**FRAGMENTO PROPORCIONADO**:
Buñuelos de calabaza
La lectura de fragmentos de la sentencia judicial del caso Gürtel le trae a uno la memoria de épocas pasadas. Mi abuelo era el jefe del partido liberal de Canalejas en Pego, un pueblo de la provincia de Alicante. En el fondo del corral de su casa una estancia desempeñaba un papel relevante en las campañas electorales: el día de la votación, la estancia se llenaba de buñuelos de calabaza; frente a ella, unos tablones montados sobre caballetes hacían las veces de mostrador, sobre el que se alineaban vasos y jarras de aguardiente. Buñuelos y aguardiente servían para despejar las últimas dudas que pudieran albergar los electores sobre cuál debía ser el sentido de su voto. Todo eso ocurría, naturalmente, hace casi un siglo. Cuando vi por primera vez la estancia, estaba vacía, porque hacía mucho que no se celebraban elecciones en el país.
Esas prácticas, que hoy consideraríamos punibles, no lo eran entonces, aunque no fueran vistas como muy elegantes. Tampoco eran exclusivas de nuestro país: años antes, en Los papeles póstumos del Club Pickwick (1836), Dickens dibujaba una caricatura despiadada de las elecciones en un pueblo imaginario, que hubieran dejado las de Pego como un modelo de corrección. Más cerca de nosotros, Roy Jenkins, varias veces ministro en Inglaterra y presidente de la Comisión Europea entre 1977 y 1981, escribía que las prácticas financieras de algunos de sus predecesores les hubieran llevado a la cárcel en nuestros días. Cualquiera puede añadir los suyos a la lista de ejemplos. Sirven para recordarnos que las reglas del juego van cambiando. Parte de esos cambios se refieren a normas no escritas, de buena educación, de compasión o de solidaridad; otras vienen recogidas en leyes, que son las que importan en este momento.
Es bien sabido que las exigencias de la competencia política en países como el nuestro obligan a los partidos a disponer de grandes recursos para encarar una campaña con éxito. Renunciar a ellos es darse por vencido de antemano. Por eso la financiación de los partidos es la principal fuente de corrupción en nuestro país. Los buñuelos de calabaza ya no bastan: se han empleado los sobrecostes y las comisiones de obras públicas superfluas, fantasmas de edificios y museos vacíos para financiar actividades de partido. Antes, los vasitos de aguardiente iban al coleto del elector, mientras que las comisiones de hoy van a parar a otros. No es aventurado suponer que la escala de la corrupción generada en torno a la financiación de los partidos es hoy superior a la de hace una generación.

(Entradas guardadas)
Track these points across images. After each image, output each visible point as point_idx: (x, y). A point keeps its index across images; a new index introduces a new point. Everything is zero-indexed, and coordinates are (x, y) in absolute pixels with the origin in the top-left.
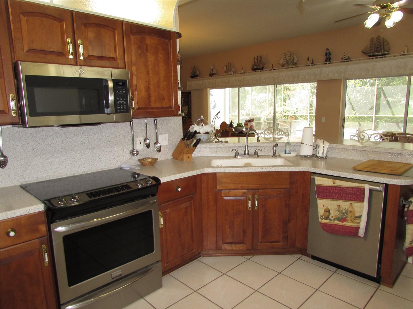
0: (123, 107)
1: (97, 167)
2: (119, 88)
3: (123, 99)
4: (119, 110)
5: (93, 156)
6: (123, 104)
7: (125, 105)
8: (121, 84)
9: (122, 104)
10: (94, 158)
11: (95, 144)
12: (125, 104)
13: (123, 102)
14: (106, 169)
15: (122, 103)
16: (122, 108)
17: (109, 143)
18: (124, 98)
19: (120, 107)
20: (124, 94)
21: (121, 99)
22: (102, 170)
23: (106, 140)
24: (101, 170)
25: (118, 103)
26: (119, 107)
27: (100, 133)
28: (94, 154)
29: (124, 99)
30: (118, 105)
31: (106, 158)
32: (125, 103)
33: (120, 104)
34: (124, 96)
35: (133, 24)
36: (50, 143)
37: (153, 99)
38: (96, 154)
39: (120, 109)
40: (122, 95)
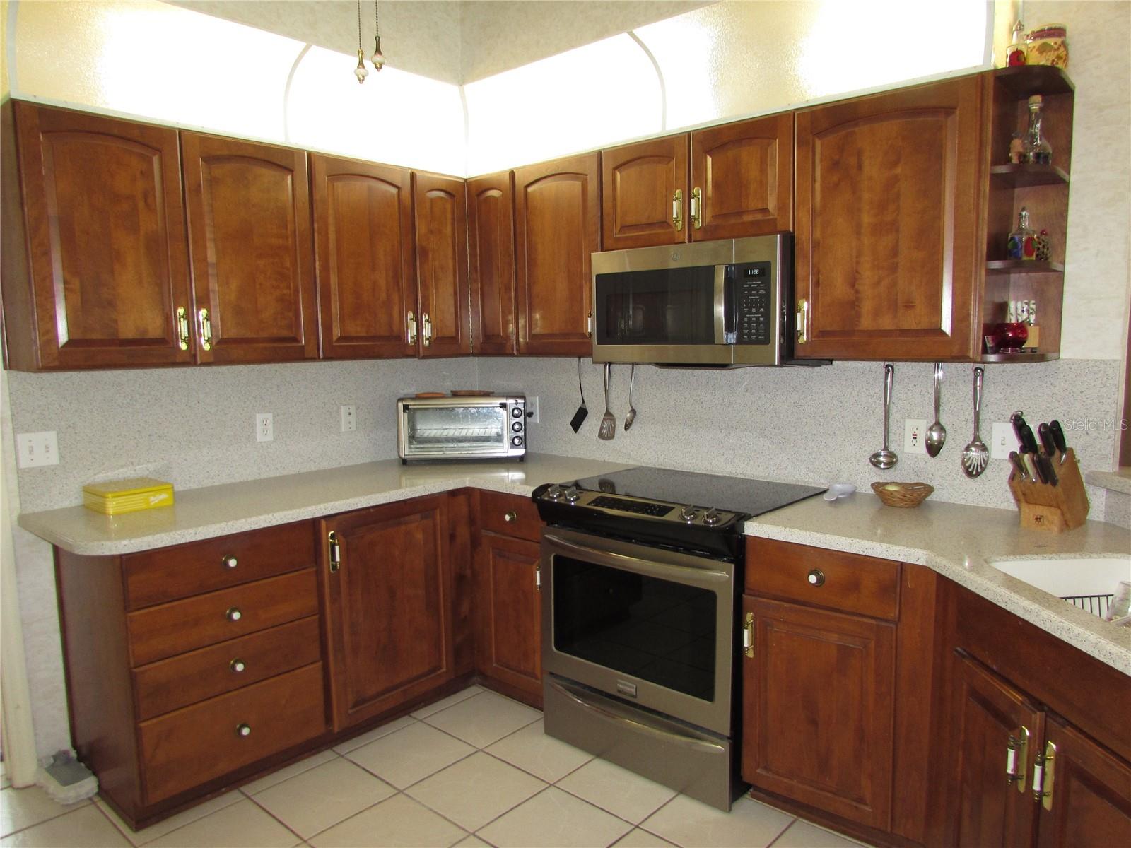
0: (757, 330)
1: (787, 472)
2: (750, 285)
3: (758, 309)
4: (746, 337)
5: (780, 443)
6: (758, 322)
7: (761, 326)
8: (757, 272)
9: (754, 323)
10: (781, 448)
11: (787, 417)
12: (762, 322)
13: (757, 318)
14: (807, 485)
15: (754, 319)
16: (754, 331)
17: (822, 421)
18: (761, 306)
19: (750, 328)
20: (762, 297)
21: (754, 310)
22: (797, 483)
23: (816, 410)
24: (794, 483)
25: (746, 319)
26: (746, 329)
27: (803, 392)
28: (784, 441)
29: (762, 310)
30: (746, 325)
31: (810, 457)
32: (761, 319)
33: (750, 322)
34: (761, 302)
35: (822, 107)
36: (701, 400)
37: (867, 306)
38: (788, 440)
39: (749, 335)
40: (756, 299)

**ACCIÓN REQUERIDA 1**: Según el fragmento sobre los buñuelos de calabaza, ¿de qué partido era jefe en Pego el abuelo de quien escribe?
**ACCIÓN REQUERIDA 2**: Explica, con la razón que da el fragmento sobre los buñuelos de calabaza, por qué la financiación de los partidos es la principal fuente de corrupción en el país.

**SOLUCIÓN 1**: Del partido liberal de Canalejas.

**SOLUCIÓN 2**: Las exigencias de la competencia política obligan a los partidos a disponer de grandes recursos para encarar una campaña con éxito. Renunciar a esos recursos equivale a darse por vencido de antemano.